Sheldrake lists a number of things which are poorly understood, for which there is a growing list of research, the conclusions of which are not taken dogmatically. Similarly, there are a number of things in the list where research has been done, and the current perspective (not dogma!) has been arrived at because there has been no evidence to support the alternatives that Sheldrake is implying. Examples of these include (2) "All matter is unconscious", (8) "Memories are stored as material traces", (5) "evolution has no goal", (7) "Minds are inside heads".
With (3), although energy is conserved (in a closed system) and matter is a subset of energy, it is not believed that the Big Bang produced energy.
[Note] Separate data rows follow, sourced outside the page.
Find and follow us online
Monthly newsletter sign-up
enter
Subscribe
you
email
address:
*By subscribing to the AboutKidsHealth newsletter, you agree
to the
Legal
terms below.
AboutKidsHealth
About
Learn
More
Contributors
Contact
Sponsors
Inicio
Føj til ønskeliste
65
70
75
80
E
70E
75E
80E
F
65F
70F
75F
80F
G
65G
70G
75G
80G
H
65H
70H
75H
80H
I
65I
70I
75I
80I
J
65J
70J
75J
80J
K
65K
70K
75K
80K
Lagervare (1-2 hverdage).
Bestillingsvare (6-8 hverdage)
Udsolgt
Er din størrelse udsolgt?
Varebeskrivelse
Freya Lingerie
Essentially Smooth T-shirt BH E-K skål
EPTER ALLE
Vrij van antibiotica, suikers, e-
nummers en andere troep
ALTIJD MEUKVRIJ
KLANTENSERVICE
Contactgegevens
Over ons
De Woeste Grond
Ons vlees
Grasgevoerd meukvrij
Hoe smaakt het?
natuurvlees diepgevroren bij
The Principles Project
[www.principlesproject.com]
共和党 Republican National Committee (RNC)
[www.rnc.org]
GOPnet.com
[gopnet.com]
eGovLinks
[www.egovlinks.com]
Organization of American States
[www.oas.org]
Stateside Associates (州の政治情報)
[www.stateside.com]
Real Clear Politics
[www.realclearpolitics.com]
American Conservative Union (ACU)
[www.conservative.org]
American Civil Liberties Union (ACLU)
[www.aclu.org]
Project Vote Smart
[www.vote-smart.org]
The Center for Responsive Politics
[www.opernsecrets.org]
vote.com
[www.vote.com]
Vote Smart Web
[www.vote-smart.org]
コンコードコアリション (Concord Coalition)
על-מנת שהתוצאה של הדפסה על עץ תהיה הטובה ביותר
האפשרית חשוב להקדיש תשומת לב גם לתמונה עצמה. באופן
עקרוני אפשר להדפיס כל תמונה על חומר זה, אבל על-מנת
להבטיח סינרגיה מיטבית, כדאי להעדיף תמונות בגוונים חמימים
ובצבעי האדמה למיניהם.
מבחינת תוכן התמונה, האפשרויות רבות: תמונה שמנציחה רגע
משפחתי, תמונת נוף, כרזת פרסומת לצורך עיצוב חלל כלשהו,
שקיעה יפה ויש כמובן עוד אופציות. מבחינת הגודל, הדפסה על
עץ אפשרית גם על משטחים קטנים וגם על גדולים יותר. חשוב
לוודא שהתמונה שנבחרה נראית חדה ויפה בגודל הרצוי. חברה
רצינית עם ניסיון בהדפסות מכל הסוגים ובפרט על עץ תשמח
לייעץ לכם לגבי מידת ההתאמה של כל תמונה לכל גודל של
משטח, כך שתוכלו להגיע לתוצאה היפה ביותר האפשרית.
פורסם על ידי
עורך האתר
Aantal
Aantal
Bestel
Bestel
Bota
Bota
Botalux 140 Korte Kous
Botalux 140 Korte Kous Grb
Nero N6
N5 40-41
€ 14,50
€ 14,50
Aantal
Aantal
Rather, if the universe came from nothing then the total energy of the universe must be zero - which it empirically seems to be. If the universe did not come from nothing, but came out of a universe-producing process then the energy didn’t “suddenly appear” as Sheldrake suggests.
As to (4), the so-called fixed laws of Nature are a theory - which explains and is consistent with a huge variety of observations. Thus, we are confident in this particular theory. It is possible, though, that the laws to change - and that would be measurable. It is not taken as a dogma.
Point (9) "Unexplained phenomena like telepathy are illusory" is misleading, given its incompleteness. It seems that, given years of observation, telepathy is in fact illusory. However, there are many unexplained phenomena that are not illusory, e.g. dark matter, the placebo effect, etc...
In every one of these cases, scientists don't hold these as dogmas. If you have evidence, then present it! If it turns out that you can demonstrate telepathy, that would be fantastic - but everyone who has tried so far has not been able to demonstrate it. It may be that the universe has purpose, and perhaps it is possible to differentiate a process with a purpose from one without in certain circumstances, but the person making the claim of the extra “purpose” must be the one to bear the burden of proof.
I think it is easier for Sheldrake to accuse someone of a dogmatic view rather than do the hard work of actually convincing them with evidence. Just because I disagree with you doesn't mean that I am dogmatically holding to my view - you just haven't done your homework.